Huggingface datasets streaming problem

I trained my model with transformers.Trainer and datasets.load_dataset.
When I use the private datasets with streaming options, I got an error message “unauthorized” even if I pushed private tokens. It happens only in the training with transformers.Trainer. I guess there are some problems in certification errors for the dataloader in the Trainer. I want to know the reason why it happens yesterday (before the day I couldn’t see any message like this).

Hi! What kind of dataset are you trying to stream? We’ve recently fixed some issues with streaming private audio and vision datasets, so if your dataset falls into that category, you should update the lib to the newest version. Also, make sure to explicitly set use_auth_token=True or use_auth_token="<token>" in load_dataset when loading a private dataset.

Hi, Thanks for your concerns. I tried on my personal text data saved with .parquet extension(actually, it uploaded by the function datasets.DatasetDict.push_to_hub ). My implementation code is below,

from datasets import load_dataset

dataset = load_dataset(<repo_id>, use_auth_token=<private_token>, streaming=True)
for d in dataset['train']:
    print(d)
    break # this is for checking

it cause the error like this,

/usr/local/lib/python3.7/dist-packages/aiohttp/client_reqrep.py in raise_for_status(self)
1007 status=self.status,
1008 message=self.reason,
→ 1009 headers=self.headers,
1010 )
1011

ClientResponseError: 401, message='Unauthorized', url=URL('https://huggingface.co/datasets/.../train-00000-of-00001-168b451062c67c34.parquet')

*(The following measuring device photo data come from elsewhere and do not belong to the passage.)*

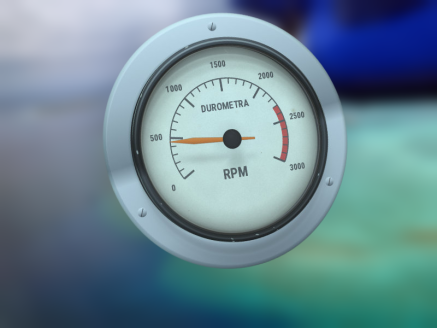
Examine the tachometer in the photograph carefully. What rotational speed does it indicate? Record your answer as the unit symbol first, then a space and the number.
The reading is rpm 450
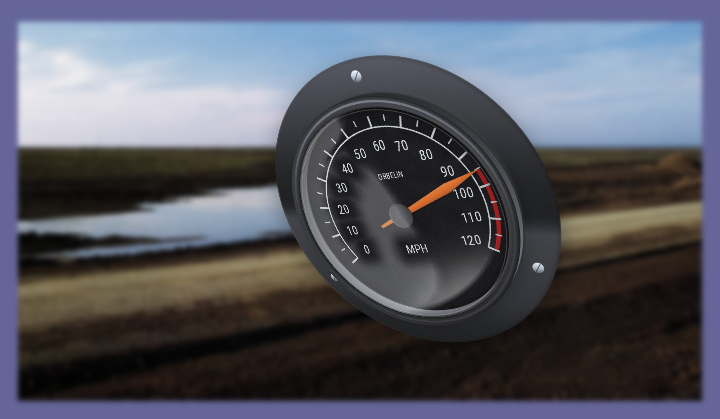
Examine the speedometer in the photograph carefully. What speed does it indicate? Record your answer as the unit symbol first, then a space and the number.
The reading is mph 95
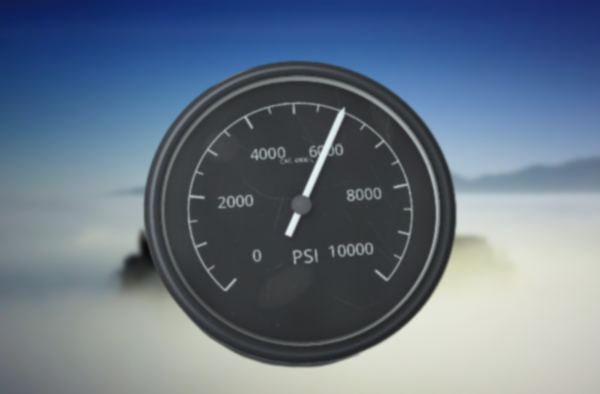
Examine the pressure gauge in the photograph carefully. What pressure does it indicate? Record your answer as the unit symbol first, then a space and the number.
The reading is psi 6000
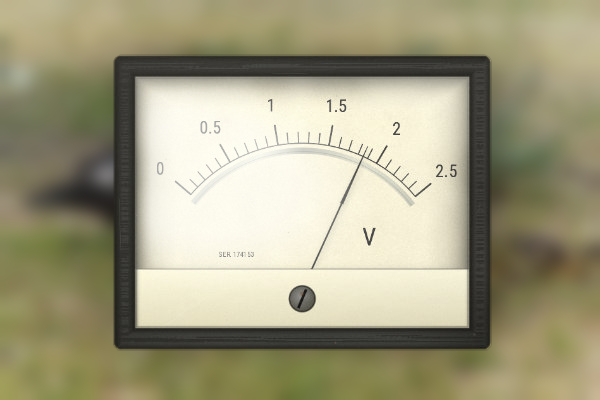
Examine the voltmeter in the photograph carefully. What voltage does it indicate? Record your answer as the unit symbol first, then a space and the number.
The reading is V 1.85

At the first time, I guess it is because of the inserted token. But when I load again the dataset with the streaming=False option, it works well.

So, I wondered why this occurs…! (datasets version is “2.3.2”)

I fix this error and pulled it to the fix-auth-error-private-dataset by hkjeon13 · Pull Request #4699 · huggingface/datasets · GitHub

we’ll do a new release of datasets on monday to include the fix :slight_smile:

Thank you! I’m looking for :slight_smile:

We just did the release, please update datasets and let us know if you still have the issue :slight_smile:

pip install -U datasets
1 Like